Reading text ▸
──────────

By Rick Cook
Control Group Marketing - With or Without CRM Software Systems
How much do your marketing campaigns actually affect customer behavior? It's an old question and an important one. If your campaign isn't producing any effect, it's obviously a failure. If the campaign costs exceed attributed revenue from the campaign, it is less obviously a failure (less obviously because many companies don't compare revenue generated with the cost of the campaign.) With consistent measurement of the basic performance metrics you can eliminate unprofitable marketing campaigns and fine tune profitable ones to generate improved response as well as more revenue more efficiently.
Even without sophisticated customer relationship management (CRM) software or marketing analytics, there's a simple way to track the impact of your campaign. A control group will give you an excellent idea of how well you're doing.
The basic idea of a control group is simple. Select a random (or nearly random) sample from your campaign's marketing list and exclude them from promotion. Then measure the control group's activity and compare it to the activity of the group targeted via a campaign. The difference between the control and campaign group gives you a pretty good notion of how effective – and profitable – the campaign is.
The theory is that a certain fraction of the customers in the campaign are going to purchase from you anyway during the campaign period. The control group lets you filter out that effect, as well as the effects of other channels which may be influencing behavior, such as display advertising, and shows you how much the campaign has affected customer behavior.

──────────

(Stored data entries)
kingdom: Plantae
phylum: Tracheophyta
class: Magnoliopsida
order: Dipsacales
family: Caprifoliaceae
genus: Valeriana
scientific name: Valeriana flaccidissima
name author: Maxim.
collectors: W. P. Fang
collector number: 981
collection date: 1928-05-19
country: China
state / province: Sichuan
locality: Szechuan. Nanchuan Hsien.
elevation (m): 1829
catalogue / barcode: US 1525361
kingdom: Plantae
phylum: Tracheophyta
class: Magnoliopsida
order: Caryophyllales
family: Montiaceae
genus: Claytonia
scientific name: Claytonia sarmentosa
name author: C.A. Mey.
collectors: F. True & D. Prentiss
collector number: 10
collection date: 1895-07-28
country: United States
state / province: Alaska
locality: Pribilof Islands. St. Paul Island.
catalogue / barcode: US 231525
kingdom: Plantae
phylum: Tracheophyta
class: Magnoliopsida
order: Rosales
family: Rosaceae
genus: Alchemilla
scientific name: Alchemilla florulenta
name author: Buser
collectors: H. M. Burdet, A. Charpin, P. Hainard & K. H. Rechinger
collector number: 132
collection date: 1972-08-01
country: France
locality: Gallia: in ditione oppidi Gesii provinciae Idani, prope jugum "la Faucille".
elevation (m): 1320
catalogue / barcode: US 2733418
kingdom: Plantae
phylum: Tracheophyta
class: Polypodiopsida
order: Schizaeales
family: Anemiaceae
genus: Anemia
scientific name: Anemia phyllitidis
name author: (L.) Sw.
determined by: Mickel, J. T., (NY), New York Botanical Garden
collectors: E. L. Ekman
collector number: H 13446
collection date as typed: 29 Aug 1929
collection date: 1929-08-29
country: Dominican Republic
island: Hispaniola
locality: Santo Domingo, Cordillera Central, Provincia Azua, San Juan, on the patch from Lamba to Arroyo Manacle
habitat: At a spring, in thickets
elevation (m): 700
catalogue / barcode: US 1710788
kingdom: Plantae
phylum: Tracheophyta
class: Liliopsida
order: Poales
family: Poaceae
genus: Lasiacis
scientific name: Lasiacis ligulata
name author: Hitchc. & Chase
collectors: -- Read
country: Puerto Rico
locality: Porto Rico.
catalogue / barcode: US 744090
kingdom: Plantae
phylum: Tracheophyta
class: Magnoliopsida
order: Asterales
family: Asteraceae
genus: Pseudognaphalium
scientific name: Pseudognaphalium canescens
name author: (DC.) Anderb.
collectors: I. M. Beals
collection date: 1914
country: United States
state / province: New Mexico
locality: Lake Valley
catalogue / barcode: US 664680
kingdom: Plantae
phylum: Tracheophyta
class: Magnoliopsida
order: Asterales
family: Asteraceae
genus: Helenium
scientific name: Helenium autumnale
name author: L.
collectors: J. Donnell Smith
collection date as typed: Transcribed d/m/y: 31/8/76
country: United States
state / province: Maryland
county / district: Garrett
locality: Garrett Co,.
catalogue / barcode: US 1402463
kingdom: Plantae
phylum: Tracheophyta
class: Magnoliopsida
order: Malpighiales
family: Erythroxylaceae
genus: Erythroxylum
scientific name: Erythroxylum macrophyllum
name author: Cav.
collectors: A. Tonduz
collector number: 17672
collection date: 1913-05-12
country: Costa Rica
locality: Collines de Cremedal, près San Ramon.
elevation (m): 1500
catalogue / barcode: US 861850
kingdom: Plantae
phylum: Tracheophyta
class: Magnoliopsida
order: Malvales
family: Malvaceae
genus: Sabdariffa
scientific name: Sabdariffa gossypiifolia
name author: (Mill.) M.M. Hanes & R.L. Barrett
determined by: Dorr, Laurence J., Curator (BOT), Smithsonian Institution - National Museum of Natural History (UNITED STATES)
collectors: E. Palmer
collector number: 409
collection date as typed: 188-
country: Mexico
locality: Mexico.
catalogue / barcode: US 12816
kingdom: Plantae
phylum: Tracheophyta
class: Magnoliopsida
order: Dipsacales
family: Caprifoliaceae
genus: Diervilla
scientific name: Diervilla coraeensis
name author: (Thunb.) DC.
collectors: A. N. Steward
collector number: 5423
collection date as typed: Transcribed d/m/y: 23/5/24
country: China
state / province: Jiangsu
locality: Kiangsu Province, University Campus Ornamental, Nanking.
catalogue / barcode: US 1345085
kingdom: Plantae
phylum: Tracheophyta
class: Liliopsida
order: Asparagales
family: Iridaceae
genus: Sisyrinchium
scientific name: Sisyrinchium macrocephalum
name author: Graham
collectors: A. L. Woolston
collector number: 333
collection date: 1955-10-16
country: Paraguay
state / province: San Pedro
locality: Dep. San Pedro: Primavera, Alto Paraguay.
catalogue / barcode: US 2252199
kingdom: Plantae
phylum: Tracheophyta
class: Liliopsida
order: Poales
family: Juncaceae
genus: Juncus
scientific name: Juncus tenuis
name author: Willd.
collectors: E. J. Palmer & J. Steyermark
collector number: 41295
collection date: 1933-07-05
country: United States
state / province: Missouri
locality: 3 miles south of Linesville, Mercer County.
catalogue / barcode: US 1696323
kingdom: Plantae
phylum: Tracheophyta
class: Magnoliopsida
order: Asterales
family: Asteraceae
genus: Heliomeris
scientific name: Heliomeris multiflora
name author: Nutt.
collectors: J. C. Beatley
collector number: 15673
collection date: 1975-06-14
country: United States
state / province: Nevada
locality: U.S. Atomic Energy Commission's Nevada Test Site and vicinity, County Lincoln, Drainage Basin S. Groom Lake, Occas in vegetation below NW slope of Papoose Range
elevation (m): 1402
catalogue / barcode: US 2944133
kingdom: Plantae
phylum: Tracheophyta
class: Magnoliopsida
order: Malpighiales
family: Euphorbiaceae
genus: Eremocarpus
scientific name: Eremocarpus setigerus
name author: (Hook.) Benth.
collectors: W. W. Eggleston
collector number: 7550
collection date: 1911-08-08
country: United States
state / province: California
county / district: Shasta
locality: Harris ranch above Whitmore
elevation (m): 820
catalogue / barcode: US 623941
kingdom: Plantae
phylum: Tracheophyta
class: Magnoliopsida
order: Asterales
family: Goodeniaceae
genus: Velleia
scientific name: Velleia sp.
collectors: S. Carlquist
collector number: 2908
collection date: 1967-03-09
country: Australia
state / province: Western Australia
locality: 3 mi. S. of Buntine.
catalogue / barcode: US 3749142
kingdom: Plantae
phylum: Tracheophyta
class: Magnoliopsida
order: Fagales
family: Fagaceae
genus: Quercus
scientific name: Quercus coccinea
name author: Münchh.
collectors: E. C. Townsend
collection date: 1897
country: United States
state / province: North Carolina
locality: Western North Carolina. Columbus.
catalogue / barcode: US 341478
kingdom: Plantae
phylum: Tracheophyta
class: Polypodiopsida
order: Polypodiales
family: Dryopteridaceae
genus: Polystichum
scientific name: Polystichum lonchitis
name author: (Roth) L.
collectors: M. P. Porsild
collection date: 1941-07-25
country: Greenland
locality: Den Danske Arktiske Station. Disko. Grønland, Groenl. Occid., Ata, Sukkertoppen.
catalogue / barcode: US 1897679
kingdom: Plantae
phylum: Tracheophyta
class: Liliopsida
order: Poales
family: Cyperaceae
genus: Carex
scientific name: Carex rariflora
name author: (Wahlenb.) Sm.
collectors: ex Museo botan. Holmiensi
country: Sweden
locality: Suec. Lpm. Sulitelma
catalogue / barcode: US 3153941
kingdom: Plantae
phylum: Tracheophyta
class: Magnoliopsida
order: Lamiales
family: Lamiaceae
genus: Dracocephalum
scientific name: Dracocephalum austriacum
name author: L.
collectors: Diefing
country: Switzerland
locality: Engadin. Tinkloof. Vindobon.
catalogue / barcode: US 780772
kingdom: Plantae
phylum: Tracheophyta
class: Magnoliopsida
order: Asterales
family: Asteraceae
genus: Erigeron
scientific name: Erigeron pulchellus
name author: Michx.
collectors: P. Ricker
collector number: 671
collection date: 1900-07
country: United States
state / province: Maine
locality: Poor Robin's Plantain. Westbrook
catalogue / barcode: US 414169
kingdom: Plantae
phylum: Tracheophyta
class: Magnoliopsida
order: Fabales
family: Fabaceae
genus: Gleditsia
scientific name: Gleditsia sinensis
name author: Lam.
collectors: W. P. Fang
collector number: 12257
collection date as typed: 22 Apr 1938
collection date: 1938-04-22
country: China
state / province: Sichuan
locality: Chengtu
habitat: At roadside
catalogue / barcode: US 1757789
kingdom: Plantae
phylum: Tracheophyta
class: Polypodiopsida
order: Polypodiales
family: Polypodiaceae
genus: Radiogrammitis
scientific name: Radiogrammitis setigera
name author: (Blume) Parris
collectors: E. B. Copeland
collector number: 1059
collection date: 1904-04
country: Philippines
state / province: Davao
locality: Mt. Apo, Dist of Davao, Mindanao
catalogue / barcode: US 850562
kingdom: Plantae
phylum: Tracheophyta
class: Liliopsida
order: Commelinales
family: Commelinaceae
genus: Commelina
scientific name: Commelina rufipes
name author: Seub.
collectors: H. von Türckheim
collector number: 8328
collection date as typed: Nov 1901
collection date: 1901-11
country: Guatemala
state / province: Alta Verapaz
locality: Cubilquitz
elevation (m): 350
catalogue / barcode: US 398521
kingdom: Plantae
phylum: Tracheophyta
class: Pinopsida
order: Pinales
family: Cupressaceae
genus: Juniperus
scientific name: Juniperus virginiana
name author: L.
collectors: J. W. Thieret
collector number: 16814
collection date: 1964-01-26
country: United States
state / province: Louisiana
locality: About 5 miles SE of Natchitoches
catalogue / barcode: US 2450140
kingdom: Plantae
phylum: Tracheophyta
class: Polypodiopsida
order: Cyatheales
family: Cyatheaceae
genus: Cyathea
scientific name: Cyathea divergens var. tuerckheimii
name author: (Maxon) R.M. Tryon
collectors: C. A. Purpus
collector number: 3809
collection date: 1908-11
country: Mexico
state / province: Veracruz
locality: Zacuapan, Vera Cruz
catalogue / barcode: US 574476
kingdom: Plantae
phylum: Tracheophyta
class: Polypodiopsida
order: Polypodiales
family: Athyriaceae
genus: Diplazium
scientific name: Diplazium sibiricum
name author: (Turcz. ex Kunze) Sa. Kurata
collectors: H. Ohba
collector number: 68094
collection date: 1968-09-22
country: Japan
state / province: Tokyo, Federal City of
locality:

──────────

Actions to take ▸
a – Return the passage of the control group article between "The theory is" and "affected customer behavior.", inclusive, copied word for word.
b – Answer these questions from the control group article:
(i) What does the abbreviation CRM stand for?
(ii) What part of the marketing list is excluded from promotion?
(iii) What other channel is named as one that may influence customer behavior?

Replies ▸
a –
The theory is that a certain fraction of the customers in the campaign are going to purchase from you anyway during the campaign period. The control group lets you filter out that effect, as well as the effects of other channels which may be influencing behavior, such as display advertising, and shows you how much the campaign has affected customer behavior.

b –
(i) Customer relationship management.
(ii) A random (or nearly random) sample from the campaign's marketing list.
(iii) Display advertising.